Il peut arriver que certaines combinaisons de caractères ressemblent à un autre caractère. C'est par exemple le cas pour rn qui ressemble à m, cl à d ou encore vv et w.
Dans le cas de polices très peu espacées, comme tahoma, de nouveaux homoglyphes apparaissent, comme cj, cl, ci qui ressemblent alors respectivement à g, d et a.
Une autre source d'homoglyphes est l'emploi de ligatures typographiques. On citera fi, ligature pour les caractères f et i, qui peut apparaître similaire à un a majuscule (A).
Le codage des caractères en Unicode comprend des groupes d'homoglyphes très proches. Dans le contexte actuel, comme le relève le rapport de 2008 du Consortion Unicode[1], cela représente certains risques, en particulier depuis la mise en place des noms de domaine internationalisés. Il peut s'agir d'usurpation d'un nom de domaine, en employant un homoglyphe, créant ainsi un deuxième nom de domaine, pas immédiatement distinguable du premier, qui peut être employé pour un hameçonnage. (voir Attaque homographique sur nom de domaine internationalisé (en)).
Dans de nombreuses polices, le 'Α' de l'alphabet grec, le 'А' de l'alphabet cyrillique et le 'A' de l'alphabet latin sont visuellement identiques, tout comme le 'a' latin et le 'а' cyrillique. L'ensemble des caractères latins formant la chaîne de caractères « aeopcTxy » est l'homographe de la chaîne de caractères « аеорсТху », écrite exclusivement avec des caractères cyrilliques. D'autres caractères proches peuvent être employés pour de telles usurpations de nom de domaine (en), comme le 'í' (i accent aigu) pour remplacer un 'i', 'É' (e majuscule accent aigu), Ė (e majuscule point suscrit) et È (e majuscule accent grave), ou 'Í' (i majuscule accent aigu) et 'ĺ' (l minuscule accent aigu). Autre sujet, en chinois, de nombreux caractères simplifiés sont des homoglyphes du caractère traditionnel correspondant.

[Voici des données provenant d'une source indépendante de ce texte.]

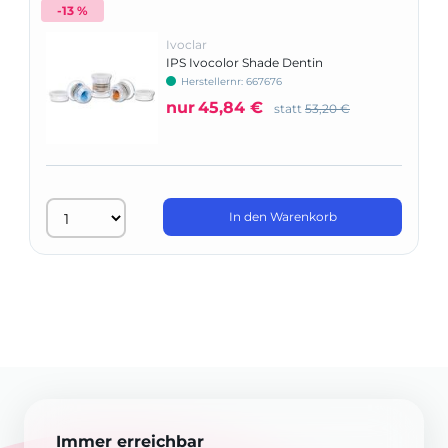
-13 %
Ivoclar
IPS Ivocolor Shade Dentin
Herstellernr: 667676
nur
45,84 €
statt
53,20 €
In den Warenkorb
Immer erreichbar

Les concepteurs de registres de noms de domaine et de navigateurs web travaillent afin de minimiser le risque de confusion homoglyphique. De manière simple, cela commence par interdire les noms de domaines employant un mélange de caractères provenant de différents alphabets. Par exemple, l'enseigne Toys "R" Us ne pourrait pas proposer le nom de domaine toys-Я-us.org, utilisant le caractère cyrillique Я. Néanmoins, les adresses wíkipedia.org (de la Désencyclopédie en portugais) et wikipedia.org existent déjà, renvoyant à deux sites différents. Le domaine de premier niveau national du Canada, .ca, va un peu plus loin en imposant que les noms de domaine ne différant que d'un diacritique aient le même propriétaire[3]. Concernant les sinogrammes, si sur les domaines .org et .info, la réservation d'un nom de domaine comprenant un caractère (simplifié ou traditionnel) interdit l'enregistrement de l'autre à quiconque, et dans le cas pour le domaine .biz, les deux noms de domaine sont vendus conjointement, pointant vers le même serveur de domaine (en).
La détection d'homographes de toute sorte s'effectue au moyen de la « canonicalisation duelle » ou « canonisation duelle » [2]. La première étape consiste à identifier des ensembles homographiques, c'est-à-dire les caractères qui apparaissent similaires aux yeux des utilisateurs. Dès lors, un identifiant unique est attribué à l'ensemble homographique, appelé « canon ». La deuxième étape consiste à convertir chaque caractère du texte au moyen de son canon, étape correspondant à la canonicalisation. Si les canons de deux passages du texte sont les mêmes mais que le texte originel est différent, alors il existe des homographes dans le texte.